« Nous aussi on tient le cap ! » : une partie des « gilets jaunes », ces manifestants qui ont multiplié les blocages dans toute la France ces derniers jours pour protester contre la hausse des taxes sur les carburants, poursuivait leur action lundi face à un gouvernement inflexible.

Pour la troisième journée consécutive, opérations escargots, blocages et barrages filtrants persistaient avec de premiers blocages de dépôts pétroliers. Et des appels à « bloquer » Paris samedi prochain étaient largement relayés sur Facebook.

La mobilisation n'a « pas la même ampleur que samedi », a relativisé le secrétaire d'État auprès du ministre de l'Intérieur, Laurent Nuñez.  Quelque 13 000 personnes étaient rassemblées sur 358 sites lundi matin, selon une source policière, loin des 290 000 manifestants comptabilisés samedi sur plus de 2000 sites par le ministère de l'Intérieur.

Reste que les plus farouches « gilets jaunes » - référence aux vestes que tout automobiliste doit détenir dans son véhicule afin de se rendre visible en cas d'accident - ne désarment pas, exaspérés par une fin de non-recevoir du gouvernement.  

Outre les péages, stations-service et autoroutes, les « gilets jaunes » ont ciblé lundi plusieurs dépôts pétroliers-notamment à Port-la-Nouvelle et Frontignan (sud), Fos-sur-Mer (sud-est) ou Valenciennes (Nord), selon une source policière-dont les sites étaient sur le point d'être débloqués.

« Je fais 90 km tous les jours et ma femme ne travaille pas. On vit avec mon seul salaire. On dépense 150 euros d'essence par mois, ça devient insoutenable », a confié Fabien, près du dépôt de Fos.

La colère se ressentait également à la Réunion, île française de l'Océan Indien, où 31 barrages restaient en place à la mi-journée, après une nuit marquée par des violences urbaines, et la plupart des écoles restaient fermées.  

Désarçonné par ce mouvement initié par la société civile sur les réseaux sociaux, hors de tout cadre politique ou syndical, le gouvernement a choisi dimanche d'afficher sa fermeté.

« Le cap que nous avons fixé, il est bon et nous allons le tenir », a affirmé le premier ministre Edouard Philippe, tout en assurant avoir entendu la « colère », « la souffrance » des manifestants.

« Nous aussi on tient le cap et ça va durer ! », a rétorqué Kevin Dujardin sur un barrage à Calais (nord).  

« Totale déconnexion »

À droite comme à gauche, on déplorait lundi la position du premier ministre. « Il a tort car cela exacerbe la colère », a réagi la porte-parole des Républicains (droite) Laurence Sailliet, épinglant sa « totale déconnexion » d'avec les Français. Il « "entend" mais s'entête », a abondé sur Twitter le porte-parole du Parti socialiste Boris Vallaud.

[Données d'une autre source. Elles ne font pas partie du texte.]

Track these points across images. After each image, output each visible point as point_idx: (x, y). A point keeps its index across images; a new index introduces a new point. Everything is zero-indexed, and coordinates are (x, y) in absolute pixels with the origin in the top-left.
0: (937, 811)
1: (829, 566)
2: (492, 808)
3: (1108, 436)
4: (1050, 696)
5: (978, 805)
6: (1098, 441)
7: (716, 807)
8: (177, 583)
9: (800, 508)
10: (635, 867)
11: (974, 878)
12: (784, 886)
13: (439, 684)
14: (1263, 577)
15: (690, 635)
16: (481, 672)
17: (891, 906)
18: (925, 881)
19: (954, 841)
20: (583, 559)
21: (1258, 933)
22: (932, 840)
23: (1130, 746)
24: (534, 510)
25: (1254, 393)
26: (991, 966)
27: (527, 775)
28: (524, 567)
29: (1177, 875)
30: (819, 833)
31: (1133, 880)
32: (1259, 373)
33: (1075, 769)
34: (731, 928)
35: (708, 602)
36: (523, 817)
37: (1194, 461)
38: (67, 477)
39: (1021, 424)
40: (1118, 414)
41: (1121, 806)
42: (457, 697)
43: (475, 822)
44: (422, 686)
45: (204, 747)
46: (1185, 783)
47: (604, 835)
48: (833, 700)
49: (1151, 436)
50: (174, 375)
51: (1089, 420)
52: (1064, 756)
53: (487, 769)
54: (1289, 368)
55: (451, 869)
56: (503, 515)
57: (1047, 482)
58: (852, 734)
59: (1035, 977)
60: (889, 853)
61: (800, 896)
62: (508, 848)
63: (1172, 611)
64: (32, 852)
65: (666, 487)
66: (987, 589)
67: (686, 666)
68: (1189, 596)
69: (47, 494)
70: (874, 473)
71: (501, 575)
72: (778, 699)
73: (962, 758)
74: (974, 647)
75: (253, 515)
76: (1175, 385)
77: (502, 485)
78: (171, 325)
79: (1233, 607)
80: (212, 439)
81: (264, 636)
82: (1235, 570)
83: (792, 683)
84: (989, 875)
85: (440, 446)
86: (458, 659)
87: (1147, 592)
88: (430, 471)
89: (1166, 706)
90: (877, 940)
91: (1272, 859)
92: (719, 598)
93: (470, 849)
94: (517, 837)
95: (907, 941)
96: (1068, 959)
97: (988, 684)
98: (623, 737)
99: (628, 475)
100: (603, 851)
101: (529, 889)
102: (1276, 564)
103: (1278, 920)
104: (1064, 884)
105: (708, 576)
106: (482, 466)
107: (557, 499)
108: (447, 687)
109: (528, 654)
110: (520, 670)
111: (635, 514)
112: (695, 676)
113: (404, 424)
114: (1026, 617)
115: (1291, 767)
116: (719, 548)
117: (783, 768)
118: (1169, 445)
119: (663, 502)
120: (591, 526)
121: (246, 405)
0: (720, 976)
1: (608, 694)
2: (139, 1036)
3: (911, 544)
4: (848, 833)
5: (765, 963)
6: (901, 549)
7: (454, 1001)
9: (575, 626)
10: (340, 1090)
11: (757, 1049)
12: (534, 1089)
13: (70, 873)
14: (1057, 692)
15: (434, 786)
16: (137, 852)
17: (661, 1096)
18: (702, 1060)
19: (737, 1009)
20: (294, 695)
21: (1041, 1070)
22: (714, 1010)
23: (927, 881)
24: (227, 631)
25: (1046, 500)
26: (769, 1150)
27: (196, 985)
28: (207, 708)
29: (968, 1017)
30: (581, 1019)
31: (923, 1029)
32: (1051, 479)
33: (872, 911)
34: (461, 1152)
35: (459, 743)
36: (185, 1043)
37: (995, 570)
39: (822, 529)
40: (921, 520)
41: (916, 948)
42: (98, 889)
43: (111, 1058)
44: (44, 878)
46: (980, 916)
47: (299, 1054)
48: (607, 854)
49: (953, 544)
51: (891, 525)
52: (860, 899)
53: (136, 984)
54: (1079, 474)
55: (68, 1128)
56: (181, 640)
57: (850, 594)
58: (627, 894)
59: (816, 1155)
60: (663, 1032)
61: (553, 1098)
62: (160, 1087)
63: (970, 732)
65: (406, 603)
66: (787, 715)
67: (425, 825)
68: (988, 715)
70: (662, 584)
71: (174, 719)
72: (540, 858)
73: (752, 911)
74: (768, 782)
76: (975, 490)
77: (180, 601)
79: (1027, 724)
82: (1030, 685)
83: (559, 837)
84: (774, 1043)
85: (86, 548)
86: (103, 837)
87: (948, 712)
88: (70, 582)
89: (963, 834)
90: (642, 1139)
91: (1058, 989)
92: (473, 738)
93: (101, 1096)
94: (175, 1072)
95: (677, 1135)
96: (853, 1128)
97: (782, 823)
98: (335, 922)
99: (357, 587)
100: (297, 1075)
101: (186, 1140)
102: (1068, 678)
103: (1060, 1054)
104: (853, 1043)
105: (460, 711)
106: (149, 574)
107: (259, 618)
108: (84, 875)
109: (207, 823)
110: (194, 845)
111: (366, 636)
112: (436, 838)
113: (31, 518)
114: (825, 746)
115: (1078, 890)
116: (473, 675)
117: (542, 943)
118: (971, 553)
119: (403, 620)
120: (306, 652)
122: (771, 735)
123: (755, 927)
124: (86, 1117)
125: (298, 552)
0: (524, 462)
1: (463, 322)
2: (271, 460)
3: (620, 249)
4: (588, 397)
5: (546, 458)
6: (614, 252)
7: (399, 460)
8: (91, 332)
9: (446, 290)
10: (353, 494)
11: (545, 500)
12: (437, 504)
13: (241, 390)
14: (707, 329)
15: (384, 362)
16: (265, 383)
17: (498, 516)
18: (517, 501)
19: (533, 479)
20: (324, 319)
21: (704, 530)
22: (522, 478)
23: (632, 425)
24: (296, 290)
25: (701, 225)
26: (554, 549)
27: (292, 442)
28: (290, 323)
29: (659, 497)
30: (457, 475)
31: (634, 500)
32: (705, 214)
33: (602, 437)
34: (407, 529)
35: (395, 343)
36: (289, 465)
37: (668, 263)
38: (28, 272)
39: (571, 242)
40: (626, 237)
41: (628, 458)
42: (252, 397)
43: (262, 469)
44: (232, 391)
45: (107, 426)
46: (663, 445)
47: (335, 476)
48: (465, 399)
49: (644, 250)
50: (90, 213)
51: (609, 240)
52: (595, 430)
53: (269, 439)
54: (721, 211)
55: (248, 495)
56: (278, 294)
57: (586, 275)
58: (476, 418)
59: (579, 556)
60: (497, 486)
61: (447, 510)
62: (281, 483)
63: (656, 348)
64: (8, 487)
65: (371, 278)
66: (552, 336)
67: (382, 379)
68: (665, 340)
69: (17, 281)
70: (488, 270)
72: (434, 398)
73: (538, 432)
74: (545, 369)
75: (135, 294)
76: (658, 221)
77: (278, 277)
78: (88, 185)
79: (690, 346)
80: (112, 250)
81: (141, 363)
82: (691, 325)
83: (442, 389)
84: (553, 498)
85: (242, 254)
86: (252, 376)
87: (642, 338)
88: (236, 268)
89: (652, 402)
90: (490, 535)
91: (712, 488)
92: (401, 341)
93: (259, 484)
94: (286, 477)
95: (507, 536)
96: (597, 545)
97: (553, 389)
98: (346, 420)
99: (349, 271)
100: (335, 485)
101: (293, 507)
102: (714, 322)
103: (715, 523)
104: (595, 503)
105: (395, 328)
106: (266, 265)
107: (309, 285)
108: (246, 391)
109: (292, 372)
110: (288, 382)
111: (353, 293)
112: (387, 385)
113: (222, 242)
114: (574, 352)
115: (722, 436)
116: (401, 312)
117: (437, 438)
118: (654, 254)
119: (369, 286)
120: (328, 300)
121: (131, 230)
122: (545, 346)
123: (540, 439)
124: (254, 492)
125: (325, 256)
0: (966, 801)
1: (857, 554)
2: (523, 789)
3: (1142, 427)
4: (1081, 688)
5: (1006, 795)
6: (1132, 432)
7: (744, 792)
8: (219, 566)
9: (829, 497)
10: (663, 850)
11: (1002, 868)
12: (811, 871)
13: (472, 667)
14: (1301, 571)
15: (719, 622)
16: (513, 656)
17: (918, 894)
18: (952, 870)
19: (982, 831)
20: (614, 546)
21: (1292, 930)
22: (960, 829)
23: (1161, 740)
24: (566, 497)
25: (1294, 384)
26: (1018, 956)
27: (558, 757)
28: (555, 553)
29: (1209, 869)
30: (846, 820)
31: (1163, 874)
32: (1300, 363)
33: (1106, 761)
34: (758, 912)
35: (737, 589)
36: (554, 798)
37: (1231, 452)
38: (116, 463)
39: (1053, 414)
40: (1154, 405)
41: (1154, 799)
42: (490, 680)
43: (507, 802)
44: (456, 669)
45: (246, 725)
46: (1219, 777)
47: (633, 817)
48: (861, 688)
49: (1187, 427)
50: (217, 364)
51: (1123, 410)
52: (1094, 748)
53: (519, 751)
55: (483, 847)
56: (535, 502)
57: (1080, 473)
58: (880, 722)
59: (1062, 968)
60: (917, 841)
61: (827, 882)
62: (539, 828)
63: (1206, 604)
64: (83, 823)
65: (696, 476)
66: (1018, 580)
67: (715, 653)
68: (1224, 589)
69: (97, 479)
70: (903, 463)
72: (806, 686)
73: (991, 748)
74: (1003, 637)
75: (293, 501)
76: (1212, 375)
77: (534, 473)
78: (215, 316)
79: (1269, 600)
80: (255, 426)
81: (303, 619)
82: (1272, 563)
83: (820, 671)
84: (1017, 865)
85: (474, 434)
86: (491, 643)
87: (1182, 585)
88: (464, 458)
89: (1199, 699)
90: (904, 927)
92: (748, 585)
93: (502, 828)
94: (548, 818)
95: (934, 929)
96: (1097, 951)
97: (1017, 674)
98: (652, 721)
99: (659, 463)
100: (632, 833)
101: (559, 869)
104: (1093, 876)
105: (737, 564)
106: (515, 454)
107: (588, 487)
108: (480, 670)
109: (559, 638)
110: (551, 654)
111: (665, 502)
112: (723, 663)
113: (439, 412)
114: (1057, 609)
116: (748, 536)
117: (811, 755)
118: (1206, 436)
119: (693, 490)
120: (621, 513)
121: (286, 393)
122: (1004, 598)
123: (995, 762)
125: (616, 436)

Initialement motivée par la récente hausse des taxes sur les carburants-à des fins écologiques selon le gouvernement-cette fronde populaire s'est élargie à une dénonciation plus globale de la politique du gouvernement et de la baisse du pouvoir d'achat.

Samedi, les manifestants avaient bloqué autoroutes, ronds-points ou hypermarchés et certaines de ces actions se sont poursuivies, dans une moindre mesure, dimanche et lundi.  

Malgré la participation de certains camionneurs, la fédération des transporteurs routiers a assuré lundi ne pas vouloir être associée au mouvement des « gilets jaunes » et appelé le gouvernement à dégager les routes.

Le bilan humain du week-end est lourd avec un mort, une manifestante de 63 ans percutée par une conductrice prise de panique, et 511 blessés - dont 17 graves. Au total, 315 personnes ont été interpellées, dont un automobiliste anglais et un chauffeur routier australien, placés en garde à vue à Calais (nord) après avoir touché des manifestants en forçant des barrages.

Alors que des appels à « bloquer Paris » samedi prochain commencent à circuler largement sur les réseaux sociaux, la question de l'avenir de ce mouvement protéiforme et imprévisible reste ouverte. Pour le moment, « on ne peut parler de mouvement social car il faut que cela s'inscrive dans la durée », souligne Stéphane Sirot, historien des mouvements sociaux.  

Ce mouvement de colère est compris par une majorité de Français. Selon un sondage publié par le Journal du Dimanche, 62 % des personnes interrogées jugent qu'il faut « donner la priorité au pouvoir d'achat quitte à aller moins rapidement sur la transition énergétique » dans les prochaines années.